__What you are asked to do__. Using the listing below, copy exactly the lines from the one containing "WebRTC Super App ini" to the one containing "comprehensive error handling", both lines included, and no others.

__Data supplied__.
- Opening Delimiter -

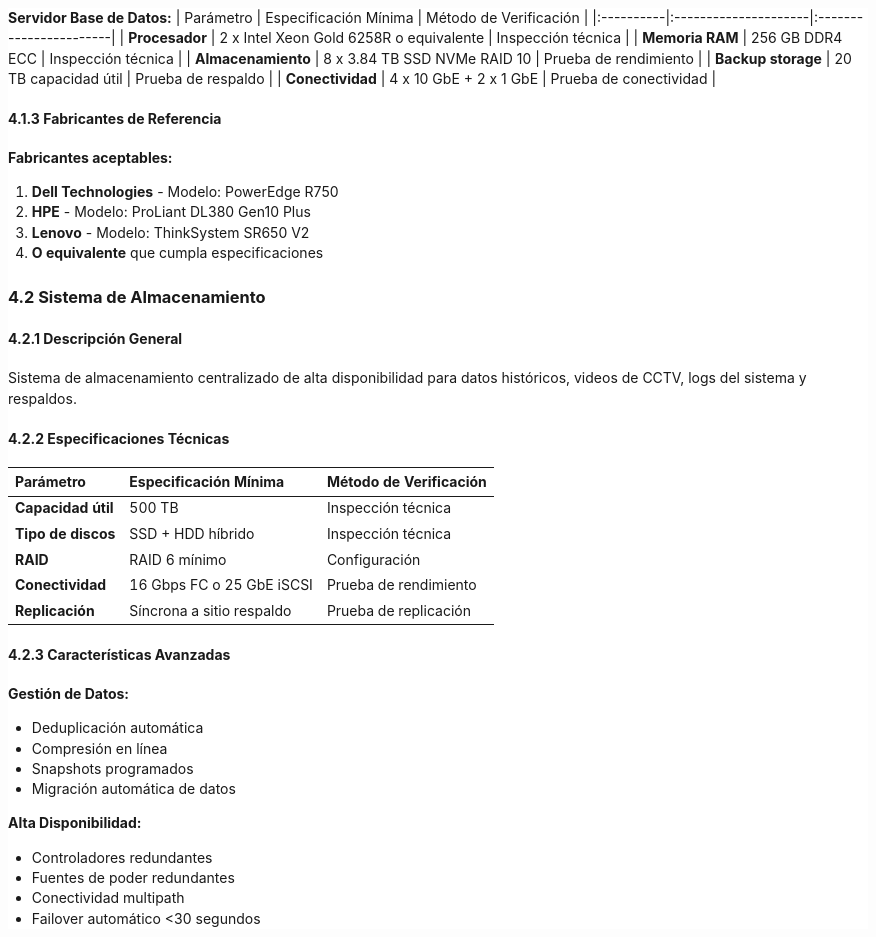 **Servidor Base de Datos:**
| Parámetro | Especificación Mínima | Método de Verificación |
|:----------|:---------------------|:-----------------------|
| **Procesador** | 2 x Intel Xeon Gold 6258R o equivalente | Inspección técnica |
| **Memoria RAM** | 256 GB DDR4 ECC | Inspección técnica |
| **Almacenamiento** | 8 x 3.84 TB SSD NVMe RAID 10 | Prueba de rendimiento |
| **Backup storage** | 20 TB capacidad útil | Prueba de respaldo |
| **Conectividad** | 4 x 10 GbE + 2 x 1 GbE | Prueba de conectividad |

#### 4.1.3 Fabricantes de Referencia

**Fabricantes aceptables:**
1. **Dell Technologies** - Modelo: PowerEdge R750
2. **HPE** - Modelo: ProLiant DL380 Gen10 Plus
3. **Lenovo** - Modelo: ThinkSystem SR650 V2
4. **O equivalente** que cumpla especificaciones

### 4.2 Sistema de Almacenamiento

#### 4.2.1 Descripción General

Sistema de almacenamiento centralizado de alta disponibilidad para datos históricos, videos de CCTV, logs del sistema y respaldos.

#### 4.2.2 Especificaciones Técnicas

| Parámetro | Especificación Mínima | Método de Verificación |
|:----------|:---------------------|:-----------------------|
| **Capacidad útil** | 500 TB | Inspección técnica |
| **Tipo de discos** | SSD + HDD híbrido | Inspección técnica |
| **RAID** | RAID 6 mínimo | Configuración |
| **Conectividad** | 16 Gbps FC o 25 GbE iSCSI | Prueba de rendimiento |
| **Replicación** | Síncrona a sitio respaldo | Prueba de replicación |

#### 4.2.3 Características Avanzadas

**Gestión de Datos:**
- Deduplicación automática
- Compresión en línea
- Snapshots programados
- Migración automática de datos

**Alta Disponibilidad:**
- Controladores redundantes
- Fuentes de poder redundantes
- Conectividad multipath
- Failover automático <30 segundos
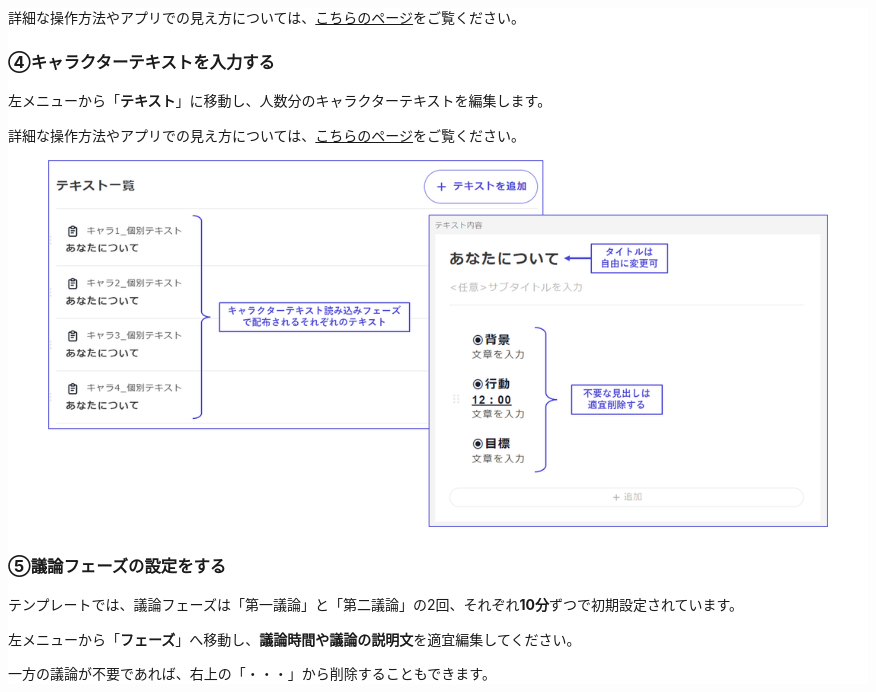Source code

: 詳細な操作方法やアプリでの見え方については、[こちらのページ](../../basic-features/phase/script.md)をご覧ください。

### ④キャラクターテキストを入力する

左メニューから「**テキスト**」に移動し、人数分のキャラクターテキストを編集します。

詳細な操作方法やアプリでの見え方については、[こちらのページ](../../../../basic-features/textTab.md)をご覧ください。

<figure><img src="../../.gitbook/assets/image (29).png" alt=""><figcaption></figcaption></figure>

### ⑤議論フェーズの設定をする

テンプレートでは、議論フェーズは「第一議論」と「第二議論」の2回、それぞれ**10分**ずつで初期設定されています。

左メニューから「**フェーズ**」へ移動し、**議論時間や議論の説明文**を適宜編集してください。

一方の議論が不要であれば、右上の「・・・」から削除することもできます。
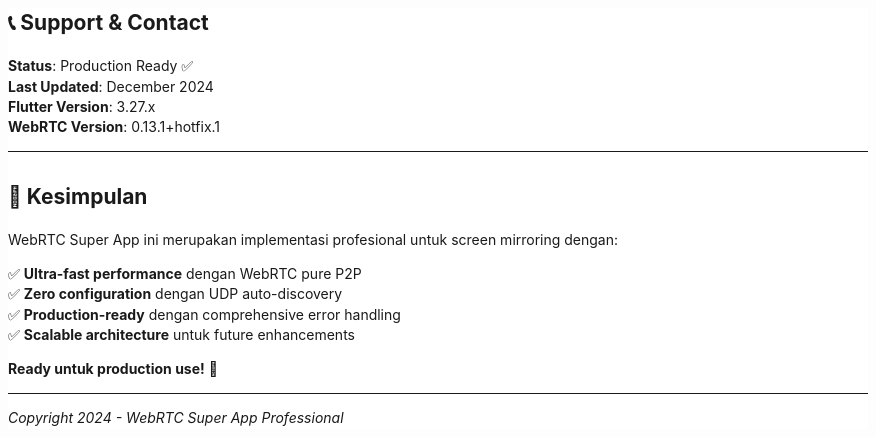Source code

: ## 📞 Support & Contact

**Status**: Production Ready ✅  
**Last Updated**: December 2024  
**Flutter Version**: 3.27.x  
**WebRTC Version**: 0.13.1+hotfix.1  

---

## 🎉 Kesimpulan

WebRTC Super App ini merupakan implementasi profesional untuk screen mirroring dengan:

✅ **Ultra-fast performance** dengan WebRTC pure P2P  
✅ **Zero configuration** dengan UDP auto-discovery  
✅ **Production-ready** dengan comprehensive error handling  
✅ **Scalable architecture** untuk future enhancements  

**Ready untuk production use!** 🚀

---

*Copyright 2024 - WebRTC Super App Professional*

- Closing Delimiter -

__Answer section__.
WebRTC Super App ini merupakan implementasi profesional untuk screen mirroring dengan:

✅ **Ultra-fast performance** dengan WebRTC pure P2P  
✅ **Zero configuration** dengan UDP auto-discovery  
✅ **Production-ready** dengan comprehensive error handling  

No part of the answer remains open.